| Exercise prompt |
Copy out the rows below word for word, from the first line through the line containing "scientific name: Anhinga melanogaster", and include that final line.

| Information supplied |
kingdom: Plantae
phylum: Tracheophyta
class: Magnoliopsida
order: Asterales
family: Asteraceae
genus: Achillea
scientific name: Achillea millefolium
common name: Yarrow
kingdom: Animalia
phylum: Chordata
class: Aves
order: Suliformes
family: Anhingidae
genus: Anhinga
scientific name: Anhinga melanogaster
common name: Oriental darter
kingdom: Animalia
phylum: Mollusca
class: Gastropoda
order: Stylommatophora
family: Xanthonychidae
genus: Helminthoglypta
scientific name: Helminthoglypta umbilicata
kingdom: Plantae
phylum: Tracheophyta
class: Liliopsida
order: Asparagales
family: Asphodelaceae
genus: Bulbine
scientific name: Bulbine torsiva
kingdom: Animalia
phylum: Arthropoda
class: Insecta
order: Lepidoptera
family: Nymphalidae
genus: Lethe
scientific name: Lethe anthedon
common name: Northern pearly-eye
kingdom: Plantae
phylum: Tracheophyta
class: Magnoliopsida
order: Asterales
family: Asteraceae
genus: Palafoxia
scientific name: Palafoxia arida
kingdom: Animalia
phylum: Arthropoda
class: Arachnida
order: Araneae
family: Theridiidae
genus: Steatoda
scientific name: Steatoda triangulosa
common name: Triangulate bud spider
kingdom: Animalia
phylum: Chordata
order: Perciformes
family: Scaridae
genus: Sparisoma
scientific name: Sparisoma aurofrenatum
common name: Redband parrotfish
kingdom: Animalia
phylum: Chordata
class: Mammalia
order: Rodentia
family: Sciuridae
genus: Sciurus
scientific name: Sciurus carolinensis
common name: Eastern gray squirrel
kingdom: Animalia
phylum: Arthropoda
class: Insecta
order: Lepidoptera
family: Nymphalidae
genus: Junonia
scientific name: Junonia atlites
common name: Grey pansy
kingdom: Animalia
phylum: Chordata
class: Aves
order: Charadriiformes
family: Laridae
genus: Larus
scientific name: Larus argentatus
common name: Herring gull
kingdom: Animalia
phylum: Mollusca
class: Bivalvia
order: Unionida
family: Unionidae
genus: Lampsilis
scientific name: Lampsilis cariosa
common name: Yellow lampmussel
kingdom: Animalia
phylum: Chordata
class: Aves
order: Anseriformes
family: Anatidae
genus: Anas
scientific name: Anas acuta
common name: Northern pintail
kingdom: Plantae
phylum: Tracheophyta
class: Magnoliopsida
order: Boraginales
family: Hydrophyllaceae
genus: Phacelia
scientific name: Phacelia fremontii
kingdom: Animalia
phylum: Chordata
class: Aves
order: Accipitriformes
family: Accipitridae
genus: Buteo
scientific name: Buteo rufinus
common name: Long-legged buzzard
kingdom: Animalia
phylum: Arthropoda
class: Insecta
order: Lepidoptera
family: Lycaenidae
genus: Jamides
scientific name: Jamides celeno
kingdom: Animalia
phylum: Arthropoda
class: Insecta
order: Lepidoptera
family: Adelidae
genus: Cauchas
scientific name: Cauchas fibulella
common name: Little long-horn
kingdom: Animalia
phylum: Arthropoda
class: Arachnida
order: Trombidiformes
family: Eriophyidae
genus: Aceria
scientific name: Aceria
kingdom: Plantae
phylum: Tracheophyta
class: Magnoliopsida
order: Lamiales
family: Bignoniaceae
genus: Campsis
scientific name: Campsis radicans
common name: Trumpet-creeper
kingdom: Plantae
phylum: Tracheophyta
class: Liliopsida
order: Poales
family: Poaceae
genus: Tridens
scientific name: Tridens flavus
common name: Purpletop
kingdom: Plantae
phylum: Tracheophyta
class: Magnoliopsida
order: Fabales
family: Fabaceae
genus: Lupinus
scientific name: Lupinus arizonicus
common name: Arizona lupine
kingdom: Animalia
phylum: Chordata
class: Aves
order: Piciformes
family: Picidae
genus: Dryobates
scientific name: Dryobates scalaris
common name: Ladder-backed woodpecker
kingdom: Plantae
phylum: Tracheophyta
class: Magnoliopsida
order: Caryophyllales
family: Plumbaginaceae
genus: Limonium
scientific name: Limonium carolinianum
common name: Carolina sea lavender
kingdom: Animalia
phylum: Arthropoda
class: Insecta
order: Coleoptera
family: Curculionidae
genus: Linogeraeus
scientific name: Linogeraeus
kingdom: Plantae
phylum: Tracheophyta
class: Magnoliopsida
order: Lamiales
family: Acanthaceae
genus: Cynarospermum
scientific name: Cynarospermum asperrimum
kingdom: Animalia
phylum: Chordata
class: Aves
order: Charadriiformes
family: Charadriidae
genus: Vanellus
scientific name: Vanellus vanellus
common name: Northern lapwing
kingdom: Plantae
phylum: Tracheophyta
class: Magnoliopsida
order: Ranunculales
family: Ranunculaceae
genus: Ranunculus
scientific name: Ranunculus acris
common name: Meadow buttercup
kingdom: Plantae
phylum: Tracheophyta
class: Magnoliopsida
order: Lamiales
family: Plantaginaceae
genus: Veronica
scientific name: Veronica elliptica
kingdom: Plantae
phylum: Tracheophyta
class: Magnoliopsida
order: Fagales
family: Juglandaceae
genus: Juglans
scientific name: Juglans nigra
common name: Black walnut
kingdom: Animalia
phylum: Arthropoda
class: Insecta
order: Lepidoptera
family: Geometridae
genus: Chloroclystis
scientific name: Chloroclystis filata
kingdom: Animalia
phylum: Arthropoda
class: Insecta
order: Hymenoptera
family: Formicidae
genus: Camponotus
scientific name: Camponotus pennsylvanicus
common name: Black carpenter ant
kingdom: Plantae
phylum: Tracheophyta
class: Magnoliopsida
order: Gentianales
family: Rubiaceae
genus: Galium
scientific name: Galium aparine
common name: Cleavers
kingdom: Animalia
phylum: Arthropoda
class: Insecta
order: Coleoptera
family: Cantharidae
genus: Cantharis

| Response to this task |
kingdom: Plantae
phylum: Tracheophyta
class: Magnoliopsida
order: Asterales
family: Asteraceae
genus: Achillea
scientific name: Achillea millefolium
common name: Yarrow
kingdom: Animalia
phylum: Chordata
class: Aves
order: Suliformes
family: Anhingidae
genus: Anhinga
scientific name: Anhinga melanogaster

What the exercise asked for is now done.